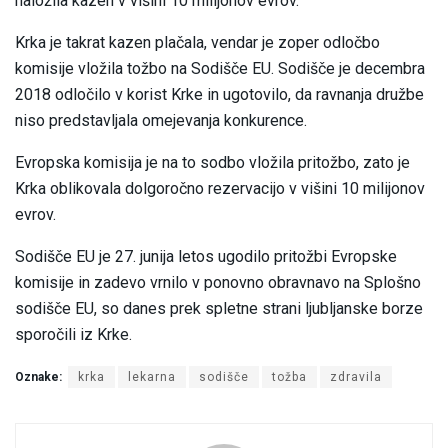
naložila kazen v višini 10 milijonov evrov.
Krka je takrat kazen plačala, vendar je zoper odločbo
komisije vložila tožbo na Sodišče EU. Sodišče je decembra
2018 odločilo v korist Krke in ugotovilo, da ravnanja družbe
niso predstavljala omejevanja konkurence.
Evropska komisija je na to sodbo vložila pritožbo, zato je
Krka oblikovala dolgoročno rezervacijo v višini 10 milijonov
evrov.
Sodišče EU je 27. junija letos ugodilo pritožbi Evropske
komisije in zadevo vrnilo v ponovno obravnavo na Splošno
sodišče EU, so danes prek spletne strani ljubljanske borze
sporočili iz Krke.
Oznake:
krka
lekarna
sodišče
tožba
zdravila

Exercise aim.
Replace every instance of "10 milijonov" in the material above with "15 milijonov", leaving all other text unchanged, and reproduce the result without the pictures.

Result of the task.
naložila kazen v višini 15 milijonov evrov.
Krka je takrat kazen plačala, vendar je zoper odločbo
komisije vložila tožbo na Sodišče EU. Sodišče je decembra
2018 odločilo v korist Krke in ugotovilo, da ravnanja družbe
niso predstavljala omejevanja konkurence.
Evropska komisija je na to sodbo vložila pritožbo, zato je
Krka oblikovala dolgoročno rezervacijo v višini 15 milijonov
evrov.
Sodišče EU je 27. junija letos ugodilo pritožbi Evropske
komisije in zadevo vrnilo v ponovno obravnavo na Splošno
sodišče EU, so danes prek spletne strani ljubljanske borze
sporočili iz Krke.
Oznake:
krka
lekarna
sodišče
tožba
zdravila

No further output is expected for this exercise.